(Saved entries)

________________

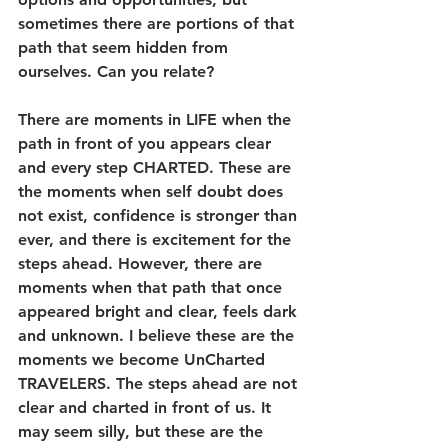
sometimes there are portions of that 
path that seem hidden from 
ourselves. Can you relate? 
There are moments in LIFE when the 
path in front of you appears clear 
and every step CHARTED. These are 
the moments when self doubt does 
not exist, confidence is stronger than 
ever, and there is excitement for the 
steps ahead. However, there are 
moments when that path that once 
appeared bright and clear, feels dark 
and unknown. I believe these are the 
moments we become UnCharted 
TRAVELERS. The steps ahead are not 
clear and charted in front of us. It 
may seem silly, but these are the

________________

- _Work to be completed_: Update the text of the records above by replacing every "path" with "road" and leaving everything else unchanged. Omit the pictures from your answer.

- _Output for this exercise_:
sometimes there are portions of that 
road that seem hidden from 
ourselves. Can you relate? 
There are moments in LIFE when the 
road in front of you appears clear 
and every step CHARTED. These are 
the moments when self doubt does 
not exist, confidence is stronger than 
ever, and there is excitement for the 
steps ahead. However, there are 
moments when that road that once 
appeared bright and clear, feels dark 
and unknown. I believe these are the 
moments we become UnCharted 
TRAVELERS. The steps ahead are not 
clear and charted in front of us. It 
may seem silly, but these are the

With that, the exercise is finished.